■ **Work instruction**
Provide again, from the entries below, every line from the one containing "al modello precedente." through the one containing "https://twitter.com/kitzrettungsaar", exactly as written, and no other line.

(Saved entries)
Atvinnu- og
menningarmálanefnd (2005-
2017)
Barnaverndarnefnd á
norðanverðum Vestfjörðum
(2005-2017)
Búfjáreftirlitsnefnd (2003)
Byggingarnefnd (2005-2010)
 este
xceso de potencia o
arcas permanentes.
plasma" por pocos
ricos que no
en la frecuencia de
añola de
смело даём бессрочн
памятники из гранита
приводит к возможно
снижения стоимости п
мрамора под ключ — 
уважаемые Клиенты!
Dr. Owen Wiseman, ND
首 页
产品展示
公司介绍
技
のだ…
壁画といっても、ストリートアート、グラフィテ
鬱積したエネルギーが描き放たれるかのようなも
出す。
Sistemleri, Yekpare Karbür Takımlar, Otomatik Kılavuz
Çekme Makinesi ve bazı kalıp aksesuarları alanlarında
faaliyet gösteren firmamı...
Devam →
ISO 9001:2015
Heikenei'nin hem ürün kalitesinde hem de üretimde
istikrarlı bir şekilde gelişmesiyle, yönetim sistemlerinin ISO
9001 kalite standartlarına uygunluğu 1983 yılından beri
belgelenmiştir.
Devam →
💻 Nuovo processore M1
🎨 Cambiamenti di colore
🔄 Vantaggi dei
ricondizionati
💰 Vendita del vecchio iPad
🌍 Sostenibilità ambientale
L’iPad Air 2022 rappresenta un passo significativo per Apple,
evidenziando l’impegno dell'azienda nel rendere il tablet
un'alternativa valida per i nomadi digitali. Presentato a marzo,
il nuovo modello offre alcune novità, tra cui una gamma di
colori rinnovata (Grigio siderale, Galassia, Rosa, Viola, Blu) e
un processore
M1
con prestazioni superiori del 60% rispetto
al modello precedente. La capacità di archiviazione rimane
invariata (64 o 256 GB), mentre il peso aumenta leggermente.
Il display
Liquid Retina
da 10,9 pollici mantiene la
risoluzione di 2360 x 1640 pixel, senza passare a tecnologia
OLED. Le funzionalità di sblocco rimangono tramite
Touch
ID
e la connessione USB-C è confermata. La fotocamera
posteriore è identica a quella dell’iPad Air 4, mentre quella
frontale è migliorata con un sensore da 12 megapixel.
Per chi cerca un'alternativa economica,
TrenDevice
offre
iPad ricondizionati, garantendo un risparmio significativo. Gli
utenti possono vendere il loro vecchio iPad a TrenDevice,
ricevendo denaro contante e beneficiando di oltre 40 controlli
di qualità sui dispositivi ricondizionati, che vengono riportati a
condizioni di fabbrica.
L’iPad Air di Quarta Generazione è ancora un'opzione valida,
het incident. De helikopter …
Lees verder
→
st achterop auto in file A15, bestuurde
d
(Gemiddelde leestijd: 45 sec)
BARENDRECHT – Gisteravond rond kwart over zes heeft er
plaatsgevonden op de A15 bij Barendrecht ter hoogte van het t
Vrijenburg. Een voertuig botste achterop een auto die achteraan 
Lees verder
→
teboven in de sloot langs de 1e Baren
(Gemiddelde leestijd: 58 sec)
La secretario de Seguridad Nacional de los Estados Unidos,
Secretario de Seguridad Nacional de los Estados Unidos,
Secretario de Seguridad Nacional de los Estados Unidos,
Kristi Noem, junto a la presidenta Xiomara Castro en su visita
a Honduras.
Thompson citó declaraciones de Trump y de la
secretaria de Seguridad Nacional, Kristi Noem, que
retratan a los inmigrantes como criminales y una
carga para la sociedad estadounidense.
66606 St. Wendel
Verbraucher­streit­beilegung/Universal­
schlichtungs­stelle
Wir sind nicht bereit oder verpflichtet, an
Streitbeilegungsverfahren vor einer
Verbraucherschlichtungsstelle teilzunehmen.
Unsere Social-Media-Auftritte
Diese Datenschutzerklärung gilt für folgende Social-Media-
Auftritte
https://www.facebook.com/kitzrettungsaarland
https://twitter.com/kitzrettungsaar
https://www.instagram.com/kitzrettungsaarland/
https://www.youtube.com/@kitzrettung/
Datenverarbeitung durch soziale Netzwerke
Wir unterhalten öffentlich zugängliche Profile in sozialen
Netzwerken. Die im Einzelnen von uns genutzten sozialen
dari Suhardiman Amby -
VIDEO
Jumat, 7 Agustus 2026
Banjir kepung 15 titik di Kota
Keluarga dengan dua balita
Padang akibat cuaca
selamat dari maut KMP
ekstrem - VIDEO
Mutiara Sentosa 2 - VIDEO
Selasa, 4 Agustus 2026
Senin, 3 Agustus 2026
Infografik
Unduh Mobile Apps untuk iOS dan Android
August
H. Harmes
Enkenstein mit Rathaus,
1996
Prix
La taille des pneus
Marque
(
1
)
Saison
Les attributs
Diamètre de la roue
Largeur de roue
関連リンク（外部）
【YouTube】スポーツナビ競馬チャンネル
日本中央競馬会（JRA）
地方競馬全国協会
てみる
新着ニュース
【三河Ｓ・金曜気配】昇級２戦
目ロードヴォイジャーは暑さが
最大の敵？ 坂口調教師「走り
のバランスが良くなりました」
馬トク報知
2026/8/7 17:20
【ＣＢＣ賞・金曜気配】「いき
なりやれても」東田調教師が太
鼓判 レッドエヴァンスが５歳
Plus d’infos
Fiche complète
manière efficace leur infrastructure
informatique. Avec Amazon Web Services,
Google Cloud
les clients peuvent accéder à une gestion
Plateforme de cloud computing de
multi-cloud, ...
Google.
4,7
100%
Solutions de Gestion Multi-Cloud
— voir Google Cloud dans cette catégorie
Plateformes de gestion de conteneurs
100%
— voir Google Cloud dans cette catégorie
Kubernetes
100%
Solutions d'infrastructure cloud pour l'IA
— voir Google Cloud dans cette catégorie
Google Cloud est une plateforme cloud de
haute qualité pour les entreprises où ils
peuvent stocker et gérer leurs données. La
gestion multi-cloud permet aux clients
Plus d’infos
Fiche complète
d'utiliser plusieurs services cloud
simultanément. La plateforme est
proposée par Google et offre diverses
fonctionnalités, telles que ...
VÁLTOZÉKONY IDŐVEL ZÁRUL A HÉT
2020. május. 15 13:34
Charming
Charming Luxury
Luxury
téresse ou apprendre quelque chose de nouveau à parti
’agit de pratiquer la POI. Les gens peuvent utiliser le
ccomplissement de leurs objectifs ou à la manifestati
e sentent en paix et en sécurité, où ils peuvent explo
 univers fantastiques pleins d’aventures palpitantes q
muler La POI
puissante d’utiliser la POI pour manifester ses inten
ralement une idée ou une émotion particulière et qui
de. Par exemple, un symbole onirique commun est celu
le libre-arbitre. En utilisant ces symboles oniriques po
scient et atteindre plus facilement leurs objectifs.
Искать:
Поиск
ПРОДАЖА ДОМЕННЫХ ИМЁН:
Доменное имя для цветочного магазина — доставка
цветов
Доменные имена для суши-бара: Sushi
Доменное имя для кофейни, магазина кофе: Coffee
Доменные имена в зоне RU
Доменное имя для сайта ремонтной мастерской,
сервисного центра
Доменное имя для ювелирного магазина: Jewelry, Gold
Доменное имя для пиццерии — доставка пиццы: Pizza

■ **Task response**
al modello precedente. La capacità di archiviazione rimane
invariata (64 o 256 GB), mentre il peso aumenta leggermente.
Il display
Liquid Retina
da 10,9 pollici mantiene la
risoluzione di 2360 x 1640 pixel, senza passare a tecnologia
OLED. Le funzionalità di sblocco rimangono tramite
Touch
ID
e la connessione USB-C è confermata. La fotocamera
posteriore è identica a quella dell’iPad Air 4, mentre quella
frontale è migliorata con un sensore da 12 megapixel.
Per chi cerca un'alternativa economica,
TrenDevice
offre
iPad ricondizionati, garantendo un risparmio significativo. Gli
utenti possono vendere il loro vecchio iPad a TrenDevice,
ricevendo denaro contante e beneficiando di oltre 40 controlli
di qualità sui dispositivi ricondizionati, che vengono riportati a
condizioni di fabbrica.
L’iPad Air di Quarta Generazione è ancora un'opzione valida,
het incident. De helikopter …
Lees verder
→
st achterop auto in file A15, bestuurde
d
(Gemiddelde leestijd: 45 sec)
BARENDRECHT – Gisteravond rond kwart over zes heeft er
plaatsgevonden op de A15 bij Barendrecht ter hoogte van het t
Vrijenburg. Een voertuig botste achterop een auto die achteraan 
Lees verder
→
teboven in de sloot langs de 1e Baren
(Gemiddelde leestijd: 58 sec)
La secretario de Seguridad Nacional de los Estados Unidos,
Secretario de Seguridad Nacional de los Estados Unidos,
Secretario de Seguridad Nacional de los Estados Unidos,
Kristi Noem, junto a la presidenta Xiomara Castro en su visita
a Honduras.
Thompson citó declaraciones de Trump y de la
secretaria de Seguridad Nacional, Kristi Noem, que
retratan a los inmigrantes como criminales y una
carga para la sociedad estadounidense.
66606 St. Wendel
Verbraucher­streit­beilegung/Universal­
schlichtungs­stelle
Wir sind nicht bereit oder verpflichtet, an
Streitbeilegungsverfahren vor einer
Verbraucherschlichtungsstelle teilzunehmen.
Unsere Social-Media-Auftritte
Diese Datenschutzerklärung gilt für folgende Social-Media-
Auftritte
https://www.facebook.com/kitzrettungsaarland
https://twitter.com/kitzrettungsaar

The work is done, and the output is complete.